First, build set up the required python environment, which differs from the idioms python environment.

cd ghcc-idioms
conda env create -f env.yml
conda activate ghcc

For safe building of binaries, ghcc provides a docker container. To build it, run

docker build -t gcc-custom .

To build the binaries for the dataset, run

python main.py --repo-list-file repo_list.txt --n-procs 5

To preprocess the code, run

python extract_original.py binaries/ archives/ preprocessed

The latter two are very expensive commands, and may take up to several weeks to run.

We use scripts from DIRTY [1] to do the decompilation. For our main experiments, we used the original version which uses the proprietary Hex-Rays decompiler. There is also a version based on the open-source Ghidra decompiler. We use this for our baselining experiments.

Clone these repositories with

git clone https://github.com/CMUSTRUDEL/DIRTY.git
cd DIRTY
git checkout 5f8e9494d52ef8788f0834342097f36462eeb2eb
cd ..

git clone https://github.com/edmcman/DIRTY-Ghidra.git
cd DIRTY-Ghidra
git checkout 82aadac50fab7e8842da6d2fd356bcc088f34994
cd ..

DIRTY and DIRTY-Ghidra require their own python environments. We provide an environment file for both of them. To use it, run

conda env create -f dirty_env.yml 
conda activate dirty

The relevant script is generate.py, which can be found in DIRTY/dataset-gen and DIRTY-Ghidra/dataset-gen-ghidra

The commands to run decompilation with Hex-Rays and Ghidra respectively are

python generate.py --ida /path/to/idat64 -b /path/to/binaries/ -o /path/to/decompiled-hex-rays

python generate.py --ghidra /path/to/ghidra_11.2.1_PUBLIC/support/analyzeHeadless -b /path/to/binaries/ -o /path/to/decompiled-ghidra

The decomiled-hex-rays and decompiled-ghidra folders will be created by the script.

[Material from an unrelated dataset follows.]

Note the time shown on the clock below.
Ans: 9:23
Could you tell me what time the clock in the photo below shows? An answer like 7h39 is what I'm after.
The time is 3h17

All subsequent steps use the idioms conda environment.

conda activate idioms

Duplicate projects are common in open-source projects, and failing to remove them can lead to data leakage. Find duplicates with

python deduplicate.py /path/to/archives/ dedup-clusters.json --lexical --workers 8

After these steps, there is enough information to build the full realtype dataset. To do this, run

python prepare.py /path/to/decompiled-hex-rays /path/to/binaries/ /path/to/preprocessed/ dedup-clusters.json idioms_dataset --holdout-set-size 0.02 --valid-max-bins-per-repo 1 --test-max-bins-per-repo 25 --shard-size 500

Adapting the Exebench Dataset

The exebench dataset contains source code and the corresponding assembly, but no decompiled code. To add it, we first compile each example.

conda activate idioms
mkdir exebench
python compile_exebench.py exebench/compiled-O0 --workers 8

Next, we use DIRTY and DIRTY-GHIDRA to decompile each partition.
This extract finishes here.